Fig 4. Our framework delineates cell-type composition in fluorescence imaging data consistent with inForm.

A: Signal intensities for selected immune and tumor markers measured for individual cells using the raw images (top row) or the FR maps (middle row) were overlaid on tSNE plots. Scatter plots (bottom row) demonstrating the correlation between signal intensity per cell from raw images (x-axis) and FR maps (y-axis). The strength of these correlations are quantified using Spearman’s rank correlation coefficient.
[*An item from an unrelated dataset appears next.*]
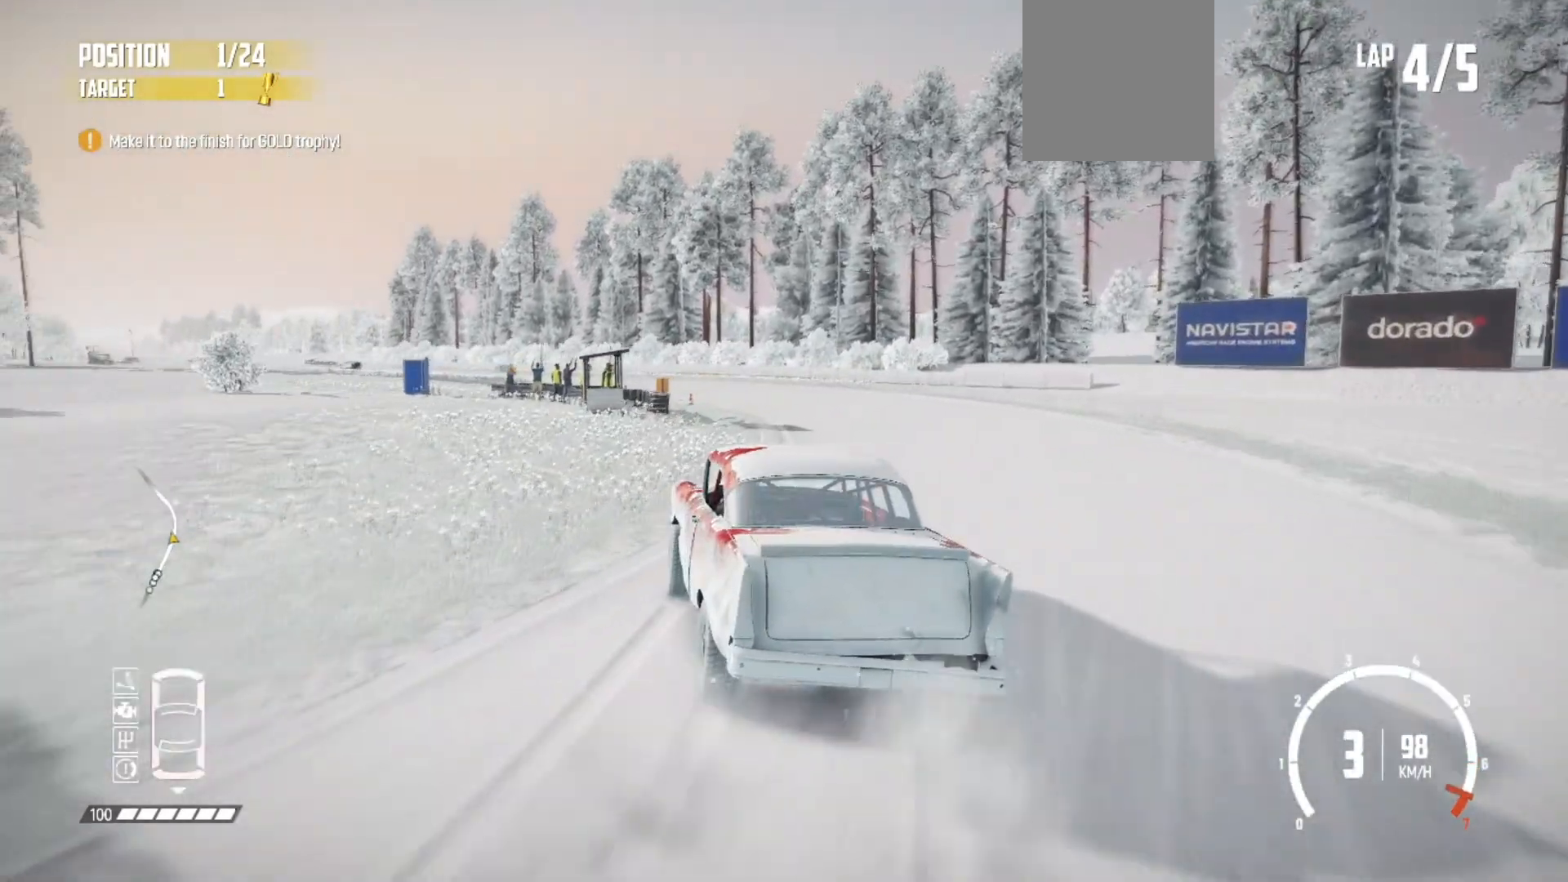
{"buttons": ["R2"], "left_stick": "center", "events": [[167, "left_stick", "down-left"], [317, "left_stick", "center"]]}
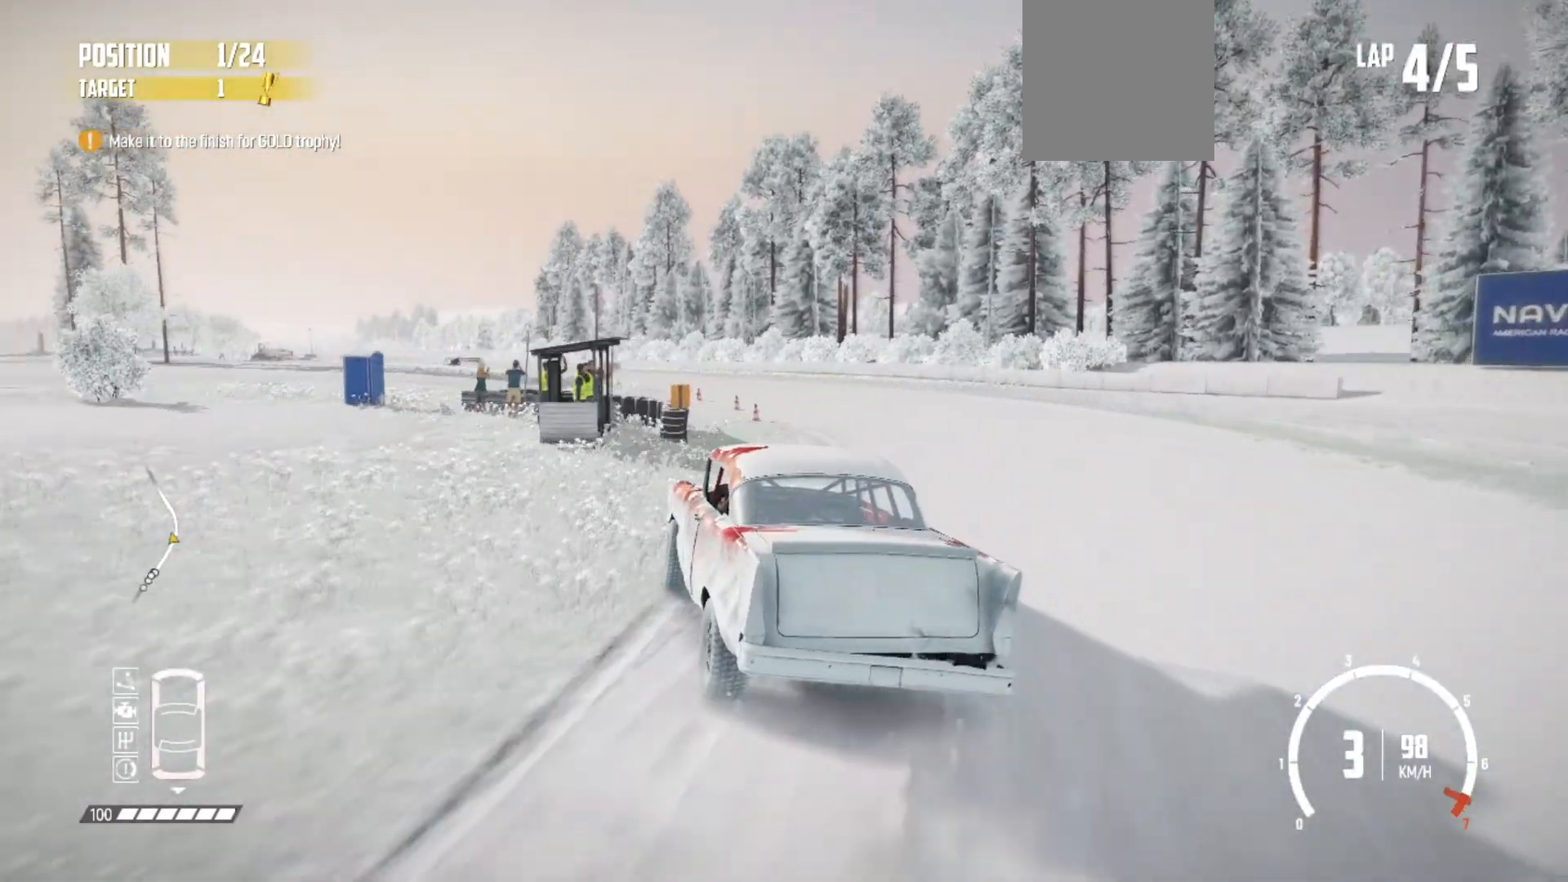
{"buttons": ["R2"], "left_stick": "center", "events": [[283, "R1", "down"], [383, "R1", "up"]]}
B: Cell-cell comparison between the cell type identified by inForm (x-axis) and our framework (y-axis). Table entries indicate the percentage of cells in the dataset to compare the identified cell types by the baselines (columns) and our framework (rows). Heatmap of marker expression for the unidentified cluster by inForm (right); the expression level of markers per cell is measured using the raw image scaled between 0 and 1 (left) or measured from FR maps (right). In both heatmaps the expression level is computed as the summation of pixel values within the boundary of a cell divided by the total number of pixels comprising that cell. C: Color overlay of markers CD19, CD3, CD8, CD68, and CK (top); plots compare the stain from the raw image with the corresponding FR map (top). Pseudo-coloring of cell populations compares the predicted cell types by inForm with our framework (bottom).